:: RECORDS PROVIDED ::

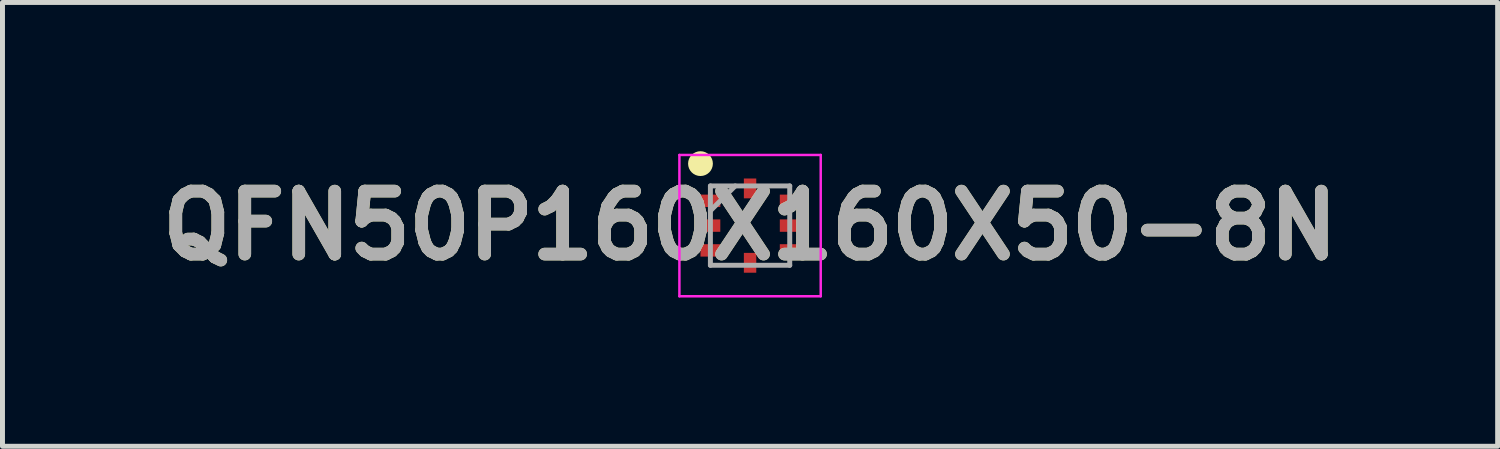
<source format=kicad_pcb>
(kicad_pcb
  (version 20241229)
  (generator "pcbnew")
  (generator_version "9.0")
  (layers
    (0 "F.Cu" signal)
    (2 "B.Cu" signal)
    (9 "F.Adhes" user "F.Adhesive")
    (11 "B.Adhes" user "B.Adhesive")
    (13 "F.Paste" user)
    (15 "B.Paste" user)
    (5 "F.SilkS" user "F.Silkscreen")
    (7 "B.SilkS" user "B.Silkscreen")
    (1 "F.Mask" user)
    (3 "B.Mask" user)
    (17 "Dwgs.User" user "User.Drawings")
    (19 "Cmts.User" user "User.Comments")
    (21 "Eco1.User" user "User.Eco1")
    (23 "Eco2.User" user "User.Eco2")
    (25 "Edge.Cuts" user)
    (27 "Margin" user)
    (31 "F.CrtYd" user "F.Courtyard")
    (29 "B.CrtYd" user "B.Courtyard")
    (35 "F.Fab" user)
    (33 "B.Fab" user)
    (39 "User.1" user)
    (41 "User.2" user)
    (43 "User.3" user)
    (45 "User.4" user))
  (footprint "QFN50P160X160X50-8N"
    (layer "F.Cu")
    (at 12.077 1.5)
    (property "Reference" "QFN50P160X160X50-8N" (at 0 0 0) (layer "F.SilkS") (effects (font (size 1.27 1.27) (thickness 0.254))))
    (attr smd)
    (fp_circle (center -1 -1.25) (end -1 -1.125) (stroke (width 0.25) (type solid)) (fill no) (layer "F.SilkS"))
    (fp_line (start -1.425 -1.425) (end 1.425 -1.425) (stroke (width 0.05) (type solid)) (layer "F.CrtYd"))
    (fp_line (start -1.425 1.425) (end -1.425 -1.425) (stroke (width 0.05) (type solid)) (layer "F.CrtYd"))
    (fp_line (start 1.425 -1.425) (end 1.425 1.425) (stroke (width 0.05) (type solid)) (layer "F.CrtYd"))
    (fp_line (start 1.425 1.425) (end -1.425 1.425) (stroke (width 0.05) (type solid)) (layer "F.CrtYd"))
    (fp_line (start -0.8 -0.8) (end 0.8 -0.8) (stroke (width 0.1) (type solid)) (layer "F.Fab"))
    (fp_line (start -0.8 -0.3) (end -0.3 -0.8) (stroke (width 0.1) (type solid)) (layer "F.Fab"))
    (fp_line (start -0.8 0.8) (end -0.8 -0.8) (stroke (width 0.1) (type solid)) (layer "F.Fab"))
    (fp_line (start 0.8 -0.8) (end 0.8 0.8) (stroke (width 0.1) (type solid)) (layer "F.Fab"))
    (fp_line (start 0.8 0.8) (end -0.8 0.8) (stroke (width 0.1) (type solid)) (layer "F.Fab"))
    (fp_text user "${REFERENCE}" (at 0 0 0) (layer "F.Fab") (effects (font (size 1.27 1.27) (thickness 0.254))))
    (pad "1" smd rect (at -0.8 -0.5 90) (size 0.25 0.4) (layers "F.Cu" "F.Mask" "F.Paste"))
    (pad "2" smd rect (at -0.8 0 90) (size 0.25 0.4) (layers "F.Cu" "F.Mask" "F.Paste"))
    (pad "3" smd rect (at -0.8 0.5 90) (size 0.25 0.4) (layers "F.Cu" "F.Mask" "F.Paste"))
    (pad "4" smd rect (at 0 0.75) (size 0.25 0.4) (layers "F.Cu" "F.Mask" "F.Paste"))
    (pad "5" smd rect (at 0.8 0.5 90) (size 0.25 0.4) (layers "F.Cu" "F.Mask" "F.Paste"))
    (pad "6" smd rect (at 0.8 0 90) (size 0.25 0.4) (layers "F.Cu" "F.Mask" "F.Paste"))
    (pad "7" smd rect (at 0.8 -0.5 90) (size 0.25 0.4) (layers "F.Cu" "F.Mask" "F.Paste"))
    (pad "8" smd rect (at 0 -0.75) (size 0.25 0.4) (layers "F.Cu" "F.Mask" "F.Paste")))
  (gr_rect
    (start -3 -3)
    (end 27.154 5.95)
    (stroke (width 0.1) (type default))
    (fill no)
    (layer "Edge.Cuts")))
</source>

:::

- [ASSIGNMENT]
What is needed is every line of the records that contains the word "Courtyard".

- [RESULT FOR THIS EXERCISE]
    (31 "F.CrtYd" user "F.Courtyard")
    (29 "B.CrtYd" user "B.Courtyard")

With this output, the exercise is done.